▸ Selected passage:

+ + + +

Re: Reducing output size of nodeToString

From: Peter Eisentraut <peter(at)eisentraut(dot)org>
To: Matthias van de Meent <boekewurm+postgres(at)gmail(dot)com>
Cc: PostgreSQL Hackers <pgsql-hackers(at)lists(dot)postgresql(dot)org>, Andres Freund <andres(at)anarazel(dot)de>, Michel Pelletier <pelletier(dot)michel(at)gmail(dot)com>
Subject: Re: Reducing output size of nodeToString
Date: 2024-01-09 08:23:20
Message-ID: fb1f1eae-1c1d-4ece-af41-f306436dcc0d@eisentraut.org
Views: Raw Message | Whole Thread | Download mbox | Resend email
Thread:
Lists: pgsql-hackers

On 04.01.24 00:23, Matthias van de Meent wrote:
> Something like the attached? It splits out into the following
> 0001: basic 'omit default values'

/* Write an integer field (anything written as ":fldname %d") */
-#define WRITE_INT_FIELD(fldname) \
+#define WRITE_INT_FIELD_DIRECT(fldname) \
appendStringInfo(str, " :" CppAsString(fldname) " %d",
node->fldname)

+ + + +

▸ Source information:
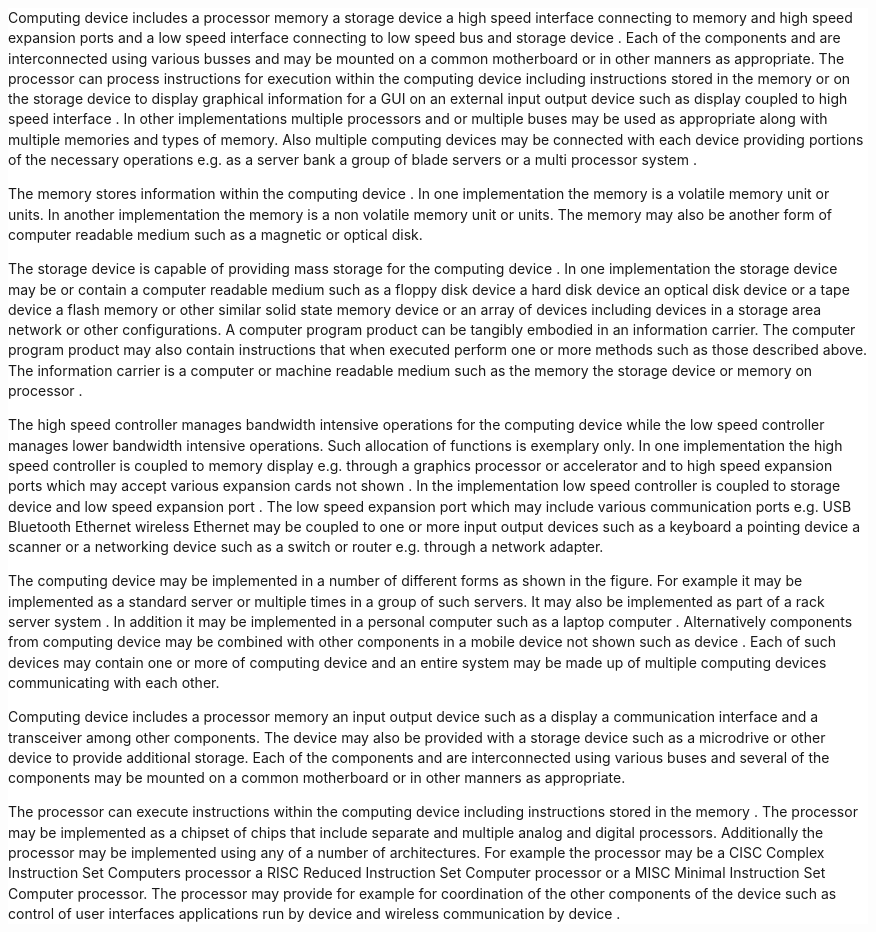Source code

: Computing device includes a processor memory a storage device a high speed interface connecting to memory and high speed expansion ports and a low speed interface connecting to low speed bus and storage device . Each of the components and are interconnected using various busses and may be mounted on a common motherboard or in other manners as appropriate. The processor can process instructions for execution within the computing device including instructions stored in the memory or on the storage device to display graphical information for a GUI on an external input output device such as display coupled to high speed interface . In other implementations multiple processors and or multiple buses may be used as appropriate along with multiple memories and types of memory. Also multiple computing devices may be connected with each device providing portions of the necessary operations e.g. as a server bank a group of blade servers or a multi processor system .

The memory stores information within the computing device . In one implementation the memory is a volatile memory unit or units. In another implementation the memory is a non volatile memory unit or units. The memory may also be another form of computer readable medium such as a magnetic or optical disk.

The storage device is capable of providing mass storage for the computing device . In one implementation the storage device may be or contain a computer readable medium such as a floppy disk device a hard disk device an optical disk device or a tape device a flash memory or other similar solid state memory device or an array of devices including devices in a storage area network or other configurations. A computer program product can be tangibly embodied in an information carrier. The computer program product may also contain instructions that when executed perform one or more methods such as those described above. The information carrier is a computer or machine readable medium such as the memory the storage device or memory on processor .

The high speed controller manages bandwidth intensive operations for the computing device while the low speed controller manages lower bandwidth intensive operations. Such allocation of functions is exemplary only. In one implementation the high speed controller is coupled to memory display e.g. through a graphics processor or accelerator and to high speed expansion ports which may accept various expansion cards not shown . In the implementation low speed controller is coupled to storage device and low speed expansion port . The low speed expansion port which may include various communication ports e.g. USB Bluetooth Ethernet wireless Ethernet may be coupled to one or more input output devices such as a keyboard a pointing device a scanner or a networking device such as a switch or router e.g. through a network adapter.

The computing device may be implemented in a number of different forms as shown in the figure. For example it may be implemented as a standard server or multiple times in a group of such servers. It may also be implemented as part of a rack server system . In addition it may be implemented in a personal computer such as a laptop computer . Alternatively components from computing device may be combined with other components in a mobile device not shown such as device . Each of such devices may contain one or more of computing device and an entire system may be made up of multiple computing devices communicating with each other.

Computing device includes a processor memory an input output device such as a display a communication interface and a transceiver among other components. The device may also be provided with a storage device such as a microdrive or other device to provide additional storage. Each of the components and are interconnected using various buses and several of the components may be mounted on a common motherboard or in other manners as appropriate.

The processor can execute instructions within the computing device including instructions stored in the memory . The processor may be implemented as a chipset of chips that include separate and multiple analog and digital processors. Additionally the processor may be implemented using any of a number of architectures. For example the processor may be a CISC Complex Instruction Set Computers processor a RISC Reduced Instruction Set Computer processor or a MISC Minimal Instruction Set Computer processor. The processor may provide for example for coordination of the other components of the device such as control of user interfaces applications run by device and wireless communication by device .
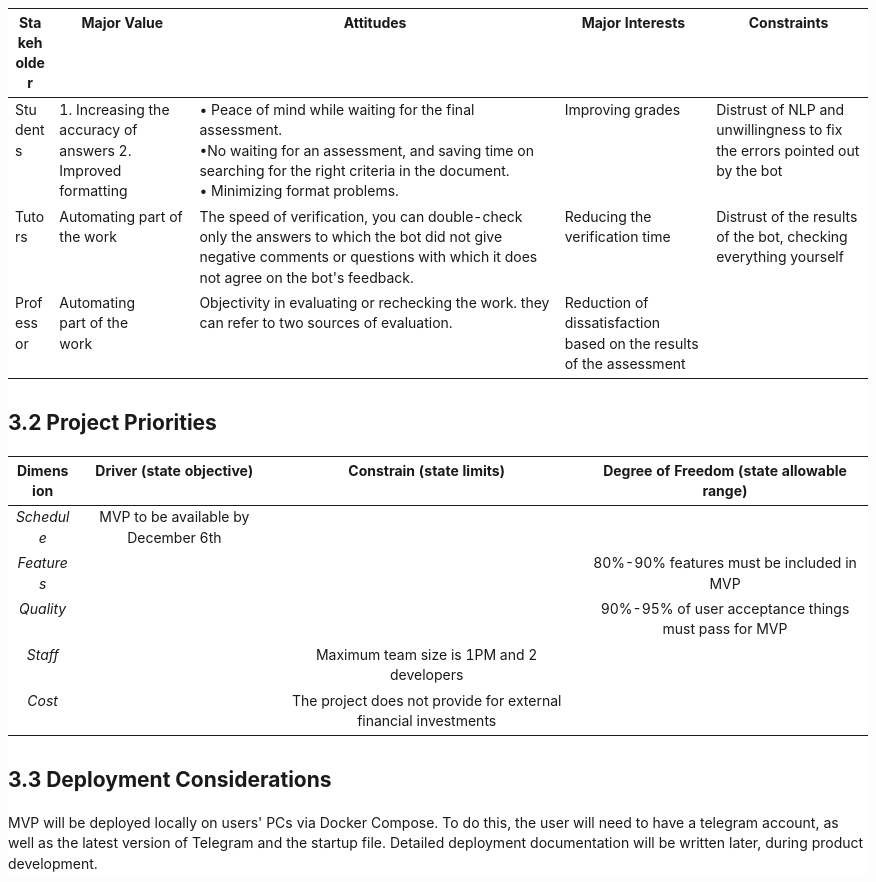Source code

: | Stakeholder | Major Value                                                    | Attitudes                                                                                                                                                                                        | Major Interests                                                     | Constraints                                                                |
| ----------- | -------------------------------------------------------------- | ------------------------------------------------------------------------------------------------------------------------------------------------------------------------------------------------ | ------------------------------------------------------------------- | -------------------------------------------------------------------------- |
| Students    | 1. Increasing the accuracy of answers   2. Improved formatting | • Peace of mind while waiting for the final assessment.<br>•No waiting for an assessment, and saving time on searching for the right criteria in the  document.<br>• Minimizing format problems. | Improving grades                                                    | Distrust of NLP and unwillingness to fix the errors pointed out by the bot |
| Tutors      | Automating part of the work                                    | The speed of verification, you can double-check only the answers to which the bot did not give negative comments or questions with which it does not agree on the bot's feedback.                | Reducing the verification time                                      | Distrust of the results of the bot, checking everything yourself           |
| Professor   | Automating<br>part of the<br>work                              | Objectivity in evaluating or rechecking the work. they can refer to two sources of evaluation.                                                                                                   | Reduction of dissatisfaction based on the results of the assessment |                                                                            |
## 3.2 Project Priorities


| Dimension  |      Driver (state objective)       |                    Constrain (state limits)                     |      Degree of Freedom (state allowable range)      |
| :--------: | :---------------------------------: | :-------------------------------------------------------------: | :-------------------------------------------------: |
| *Schedule* | MVP to be available by December 6th |                                                                 |                                                     |
| *Features* |                                     |                                                                 |      80%-90%  features must be included in MVP      |
| *Quality*  |                                     |                                                                 | 90%-95% of user acceptance things must pass for MVP |
|  *Staff*   |                                     |            Maximum team size is 1PM and 2 developers            |                                                     |
|   *Cost*   |                                     | The project does not provide for external financial investments |                                                     |
## 3.3 Deployment Considerations

MVP will be deployed locally on users' PCs via Docker Compose. To do this, the user will need to have a telegram account, as well as the latest version of Telegram and the startup file. Detailed deployment documentation will be written later, during product development.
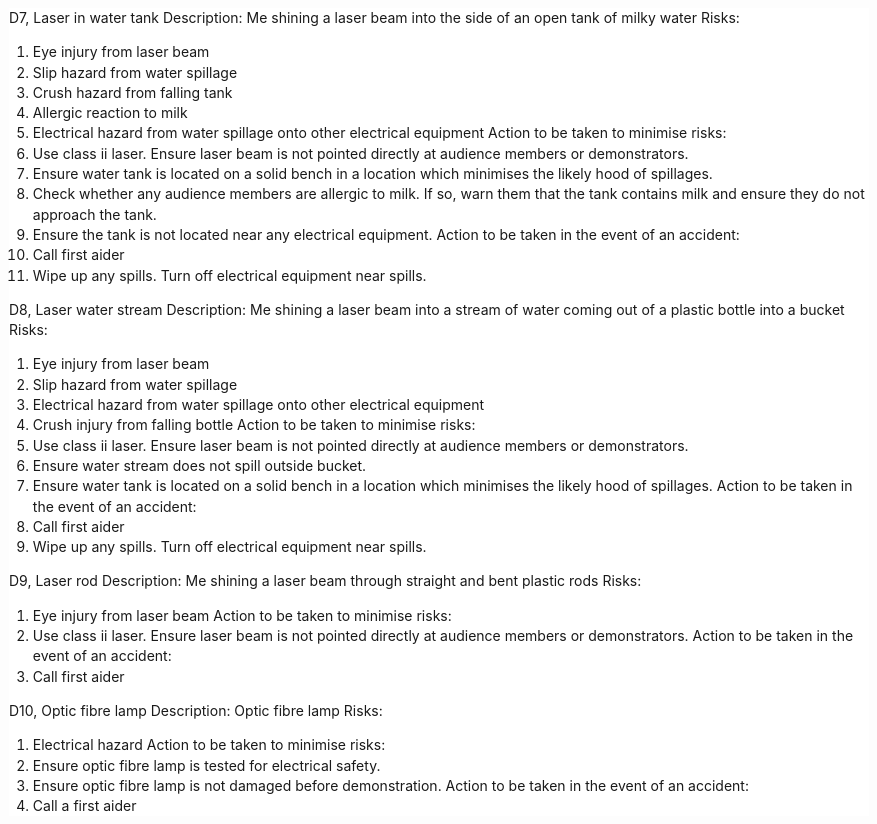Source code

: D7, Laser in water tank
Description:
Me shining a laser beam into the side of an open tank of milky water
Risks:
1) Eye injury from laser beam
2) Slip hazard from water spillage
3) Crush hazard from falling tank
4) Allergic reaction to milk
5) Electrical hazard from water spillage onto other electrical equipment
Action to be taken to minimise risks:
1) Use class ii laser. Ensure laser beam is not pointed directly at audience members or demonstrators.
2) Ensure water tank is located on a solid bench in a location which minimises the likely hood of spillages.
3) Check whether any audience members are allergic to milk. If so, warn them that the tank contains milk and ensure they do not approach the tank.
4) Ensure the tank is not located near any electrical equipment.
Action to be taken in the event of an accident:
1) Call first aider
2) Wipe up any spills. Turn off electrical equipment near spills.

D8, Laser water stream
Description:
Me shining a laser beam into a stream of water coming out of a plastic bottle into a bucket
Risks:
1) Eye injury from laser beam
2) Slip hazard from water spillage
3) Electrical hazard from water spillage onto other electrical equipment
4) Crush injury from falling bottle
Action to be taken to minimise risks:
1) Use class ii laser. Ensure laser beam is not pointed directly at audience members or demonstrators.
2) Ensure water stream does not spill outside bucket.
3) Ensure water tank is located on a solid bench in a location which minimises the likely hood of spillages.
Action to be taken in the event of an accident:
1) Call first aider
2) Wipe up any spills. Turn off electrical equipment near spills.

D9, Laser rod
Description:
Me shining a laser beam through straight and bent plastic rods
Risks:
1) Eye injury from laser beam
Action to be taken to minimise risks:
1) Use class ii laser. Ensure laser beam is not pointed directly at audience members or demonstrators.
Action to be taken in the event of an accident:
1) Call first aider

D10, Optic fibre lamp
Description:
Optic fibre lamp
Risks:
1) Electrical hazard
Action to be taken to minimise risks:
1) Ensure optic fibre lamp is tested for electrical safety.
2) Ensure optic fibre lamp is not damaged before demonstration.
Action to be taken in the event of an accident:
1) Call a first aider
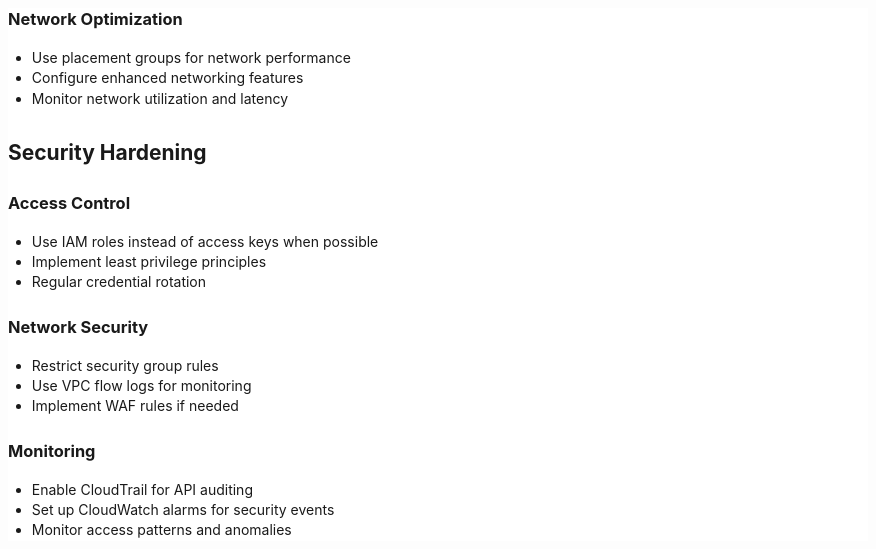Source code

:### Network Optimization
- Use placement groups for network performance
- Configure enhanced networking features
- Monitor network utilization and latency

## Security Hardening

### Access Control
- Use IAM roles instead of access keys when possible
- Implement least privilege principles
- Regular credential rotation

### Network Security
- Restrict security group rules
- Use VPC flow logs for monitoring
- Implement WAF rules if needed

### Monitoring
- Enable CloudTrail for API auditing
- Set up CloudWatch alarms for security events
- Monitor access patterns and anomalies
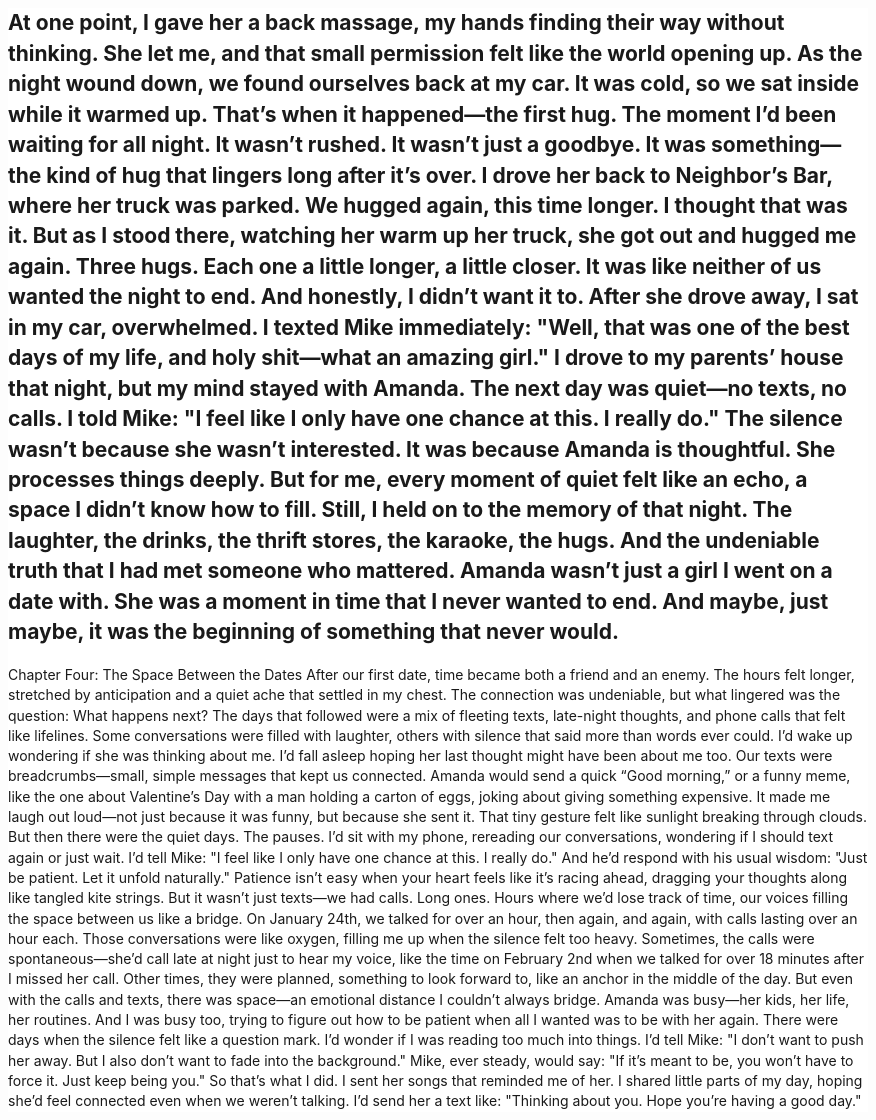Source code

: At one point, I gave her a back massage, my hands finding their way without thinking. She let me, and that small permission felt like the world opening up.
As the night wound down, we found ourselves back at my car. It was cold, so we sat inside while it warmed up. That’s when it happened—the first hug. The moment I’d been waiting for all night. It wasn’t rushed. It wasn’t just a goodbye. It was something—the kind of hug that lingers long after it’s over.
I drove her back to Neighbor’s Bar, where her truck was parked. We hugged again, this time longer. I thought that was it. But as I stood there, watching her warm up her truck, she got out and hugged me again. Three hugs. Each one a little longer, a little closer. It was like neither of us wanted the night to end.
And honestly, I didn’t want it to.
After she drove away, I sat in my car, overwhelmed. I texted Mike immediately:
"Well, that was one of the best days of my life, and holy shit—what an amazing girl."
I drove to my parents’ house that night, but my mind stayed with Amanda. The next day was quiet—no texts, no calls. I told Mike:
"I feel like I only have one chance at this. I really do."
The silence wasn’t because she wasn’t interested. It was because Amanda is thoughtful. She processes things deeply. But for me, every moment of quiet felt like an echo, a space I didn’t know how to fill.
Still, I held on to the memory of that night. The laughter, the drinks, the thrift stores, the karaoke, the hugs. And the undeniable truth that I had met someone who mattered.
Amanda wasn’t just a girl I went on a date with. She was a moment in time that I never wanted to end.
And maybe, just maybe, it was the beginning of something that never would.
---
Chapter Four: The Space Between the Dates
After our first date, time became both a friend and an enemy. The hours felt longer, stretched by anticipation and a quiet ache that settled in my chest. The connection was undeniable, but what lingered was the question: What happens next?
The days that followed were a mix of fleeting texts, late-night thoughts, and phone calls that felt like lifelines. Some conversations were filled with laughter, others with silence that said more than words ever could. I’d wake up wondering if she was thinking about me. I’d fall asleep hoping her last thought might have been about me too.
Our texts were breadcrumbs—small, simple messages that kept us connected. Amanda would send a quick “Good morning,” or a funny meme, like the one about Valentine’s Day with a man holding a carton of eggs, joking about giving something expensive. It made me laugh out loud—not just because it was funny, but because she sent it. That tiny gesture felt like sunlight breaking through clouds.
But then there were the quiet days. The pauses. I’d sit with my phone, rereading our conversations, wondering if I should text again or just wait. I’d tell Mike:
"I feel like I only have one chance at this. I really do."
And he’d respond with his usual wisdom:
"Just be patient. Let it unfold naturally."
Patience isn’t easy when your heart feels like it’s racing ahead, dragging your thoughts along like tangled kite strings.
But it wasn’t just texts—we had calls. Long ones. Hours where we’d lose track of time, our voices filling the space between us like a bridge. On January 24th, we talked for over an hour, then again, and again, with calls lasting over an hour each. Those conversations were like oxygen, filling me up when the silence felt too heavy.
Sometimes, the calls were spontaneous—she’d call late at night just to hear my voice, like the time on February 2nd when we talked for over 18 minutes after I missed her call. Other times, they were planned, something to look forward to, like an anchor in the middle of the day.
But even with the calls and texts, there was space—an emotional distance I couldn’t always bridge. Amanda was busy—her kids, her life, her routines. And I was busy too, trying to figure out how to be patient when all I wanted was to be with her again.
There were days when the silence felt like a question mark. I’d wonder if I was reading too much into things. I’d tell Mike:
"I don’t want to push her away. But I also don’t want to fade into the background."
Mike, ever steady, would say:
"If it’s meant to be, you won’t have to force it. Just keep being you."
So that’s what I did. I sent her songs that reminded me of her. I shared little parts of my day, hoping she’d feel connected even when we weren’t talking. I’d send her a text like:
"Thinking about you. Hope you’re having a good day."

+ + + +

▸ Your tasks:
1. In the records, rewrite the part that opens with the line containing "world opening up." and closes with the line containing "After she drove", swapping "truck" for "van" and leaving everything else unchanged.
2. Carry on the mailing-list reply about reducing the output size of nodeToString, starting right after its last line.

▸ Results for the exercise:
1.
: At one point, I gave her a back massage, my hands finding their way without thinking. She let me, and that small permission felt like the world opening up.
As the night wound down, we found ourselves back at my car. It was cold, so we sat inside while it warmed up. That’s when it happened—the first hug. The moment I’d been waiting for all night. It wasn’t rushed. It wasn’t just a goodbye. It was something—the kind of hug that lingers long after it’s over.
I drove her back to Neighbor’s Bar, where her van was parked. We hugged again, this time longer. I thought that was it. But as I stood there, watching her warm up her van, she got out and hugged me again. Three hugs. Each one a little longer, a little closer. It was like neither of us wanted the night to end.
And honestly, I didn’t want it to.
After she drove away, I sat in my car, overwhelmed. I texted Mike immediately:

2.
+#define WRITE_INT_FIELD_DEFAULT(fldname, default) \
+ ((node->fldname == default) ? (0) : WRITE_INT_FIELD_DIRECT(fldname))
+#define WRITE_INT_FIELD(fldname) \
+ WRITE_INT_FIELD_DEFAULT(fldname, 0)

Do we need the _DIRECT macros at all? Could we not combine that into
the _DEFAULT ones?

I think the way the conditional operator (?:) is written is not
technically correct C, because one side has an integer result (0) and
the other a void result (from appendStringInfo()). Also, this could
break accidentally even more if the result type of appendStringInfo()
was changed for some reason. I think it would be better to write this
in a more straightforward way like

#define WRITE_INT_FIELD_DEFAULT(fldname, default) \
do { \
if (node->fldname == default) \
appendStringInfo(str, " :" CppAsString(fldname) " %d",
node->fldname); \
while (0)

Relatedly, this

+/* a scaffold function to read an optionally-omitted field */
+#define READ_OPT_SCAFFOLD(fldname, read_field_code, default_value) \
+ if (pg_strtoken_next(":" CppAsString(fldname))) \
+ { \
+ read_field_code; \
+ } \
+ else \
+ local_node->fldname = default_value

would need to be written with a do { } while (0) wrapper around it.

> 0002: reset location and other querystring-related node fields for all
> catalogs of type pg_node_tree.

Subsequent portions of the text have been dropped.